- **DIRECTIVE**: Below are the entries; transcribe them exactly and drop every picture.

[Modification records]

***

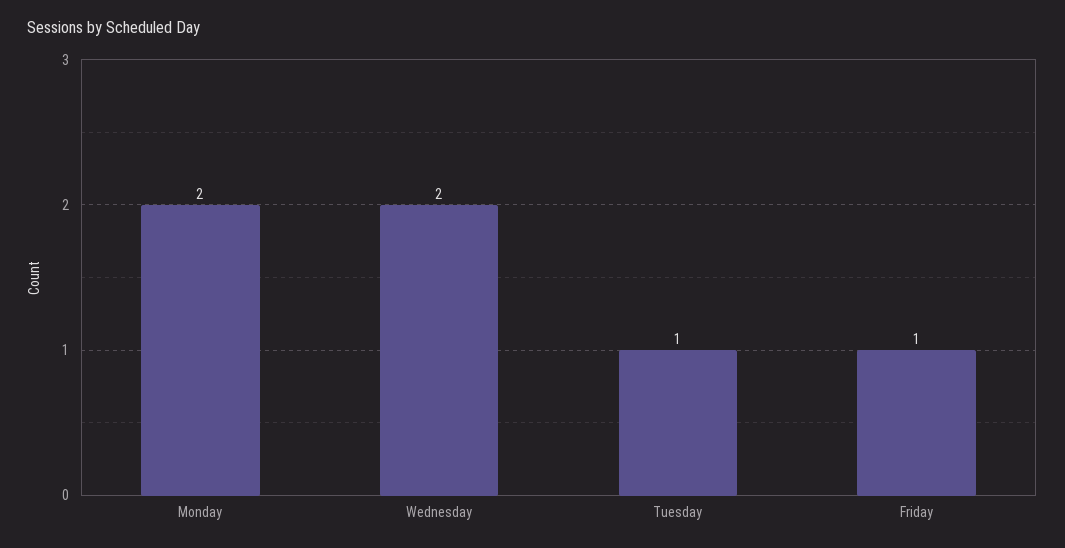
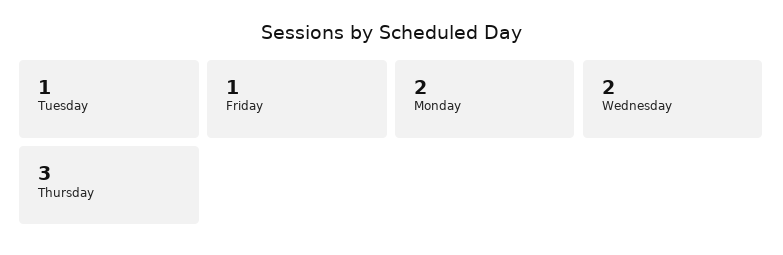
Thursday: none -> 3

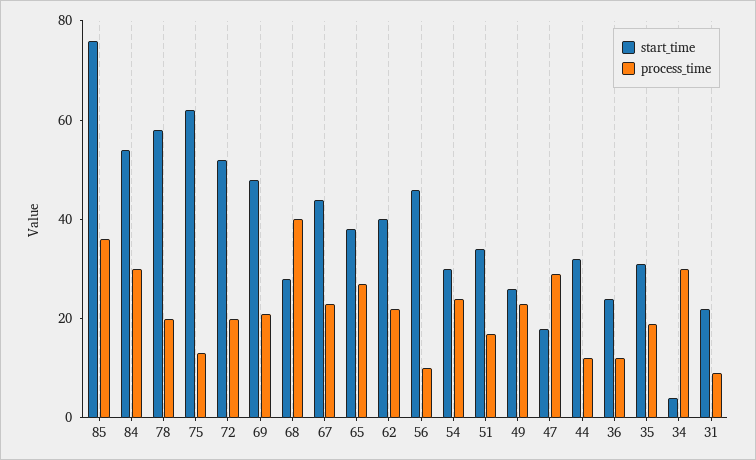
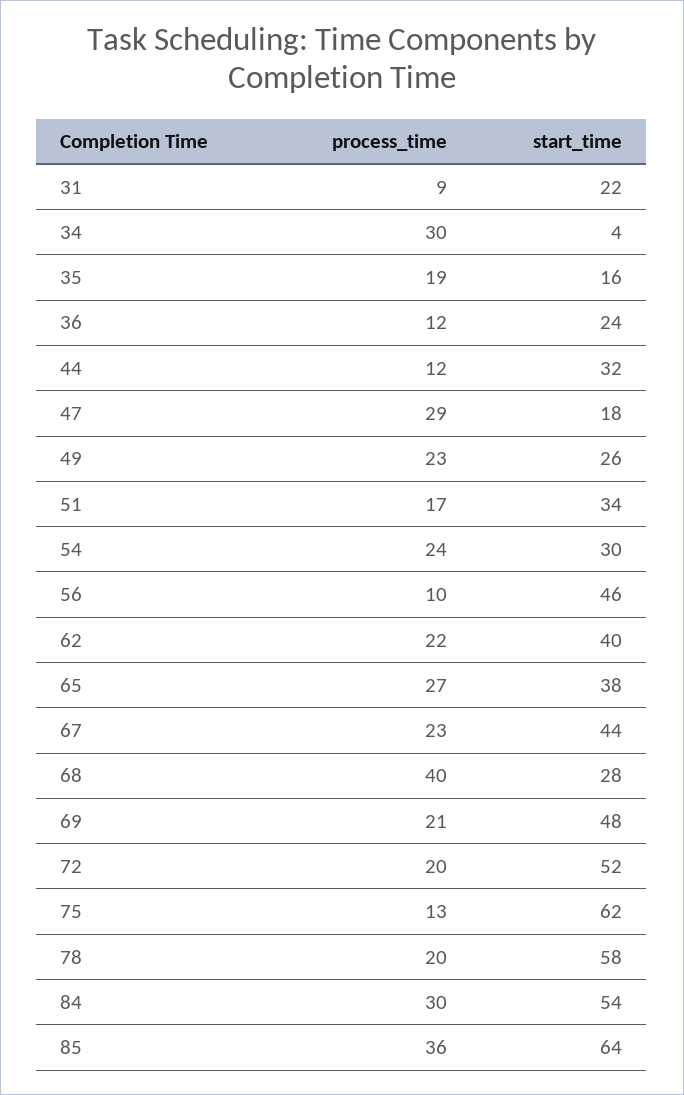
start_time, 85: 75 -> 64
start_time, 35: 30 -> 16

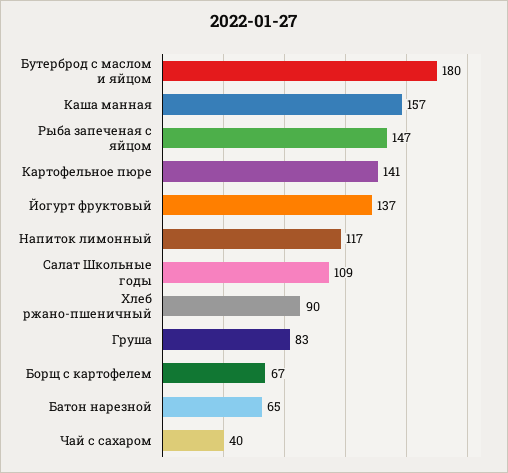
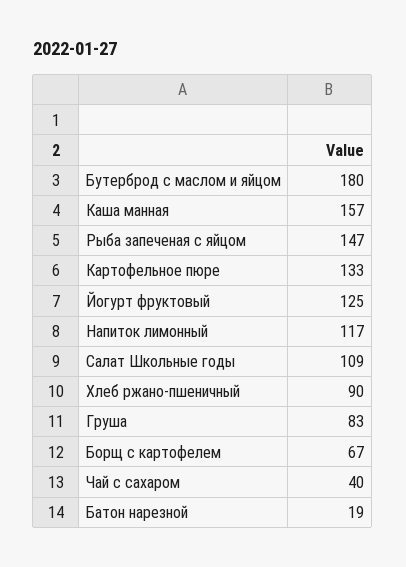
Картофельное пюре: 141 -> 133
Йогурт фруктовый: 137 -> 125
Батон нарезной: 65 -> 19

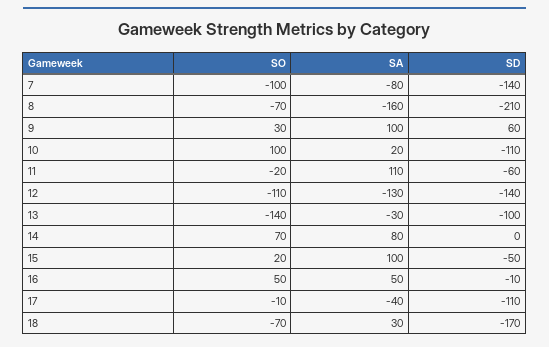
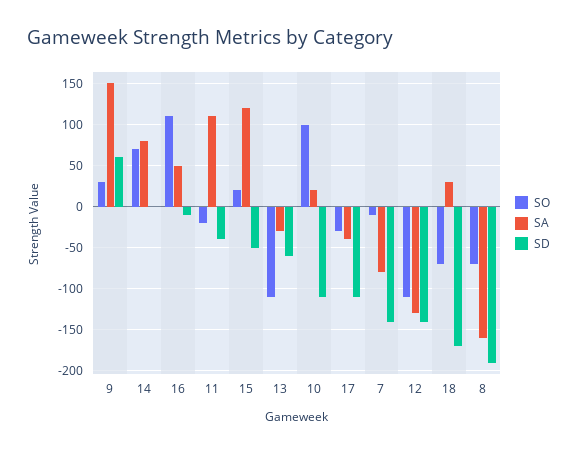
SO, 7: -100 -> -10
SD, 8: -210 -> -190
SA, 9: 100 -> 150
SD, 11: -60 -> -40
SO, 13: -140 -> -110
SD, 13: -100 -> -60
SA, 15: 100 -> 120
SO, 16: 50 -> 110
SO, 17: -10 -> -30

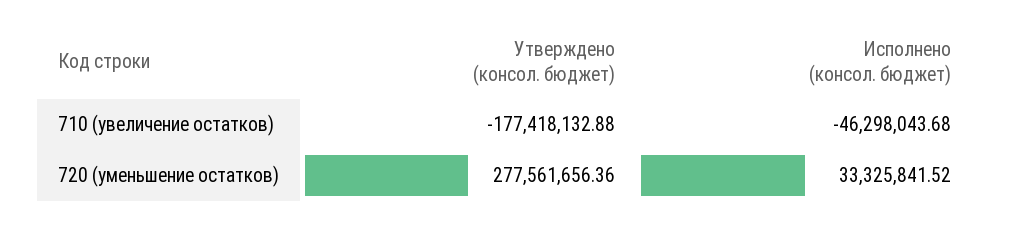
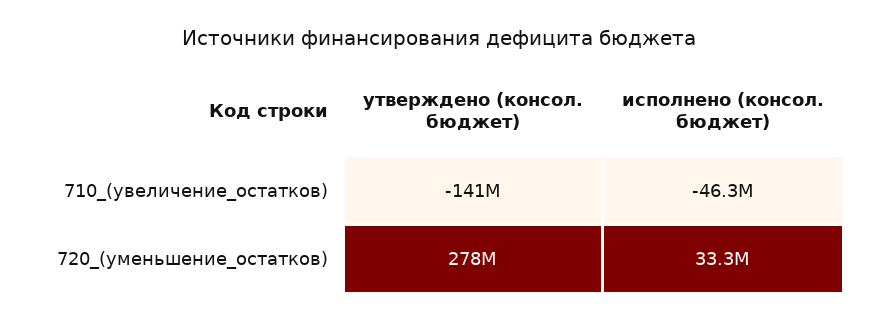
Утверждено (консол. бюджет), 710 (увеличение остатков): -177418132.88 -> -141000000

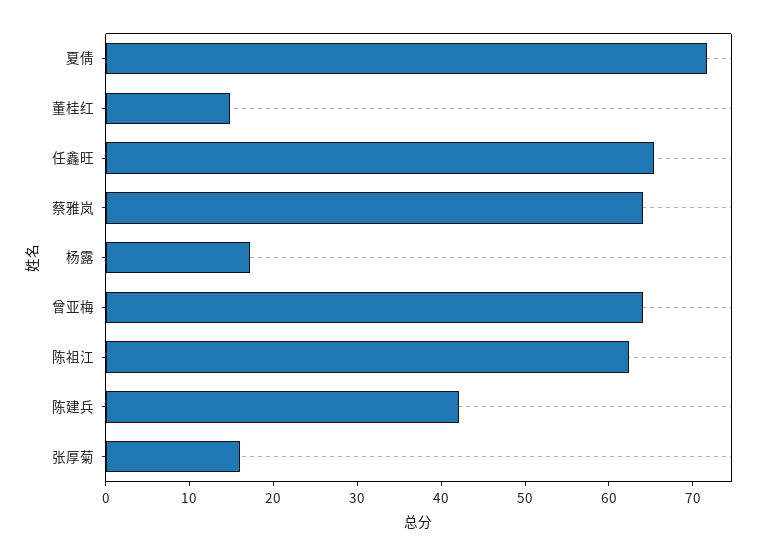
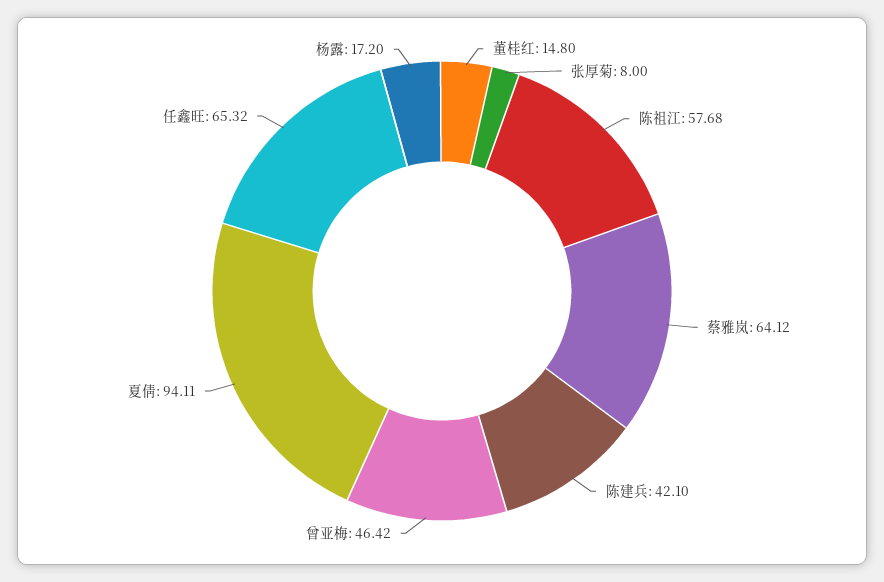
夏倩: 72 -> 94.11
曾亚梅: 64 -> 46.42
陈祖江: 62 -> 57.68
张厚菊: 16 -> 8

***

- **ANSWER SPACE**:
Thursday: none -> 3

start_time, 85: 75 -> 64
start_time, 35: 30 -> 16

Картофельное пюре: 141 -> 133
Йогурт фруктовый: 137 -> 125
Батон нарезной: 65 -> 19

SO, 7: -100 -> -10
SD, 8: -210 -> -190
SA, 9: 100 -> 150
SD, 11: -60 -> -40
SO, 13: -140 -> -110
SD, 13: -100 -> -60
SA, 15: 100 -> 120
SO, 16: 50 -> 110
SO, 17: -10 -> -30

Утверждено (консол. бюджет), 710 (увеличение остатков): -177418132.88 -> -141000000

夏倩: 72 -> 94.11
曾亚梅: 64 -> 46.42
陈祖江: 62 -> 57.68
张厚菊: 16 -> 8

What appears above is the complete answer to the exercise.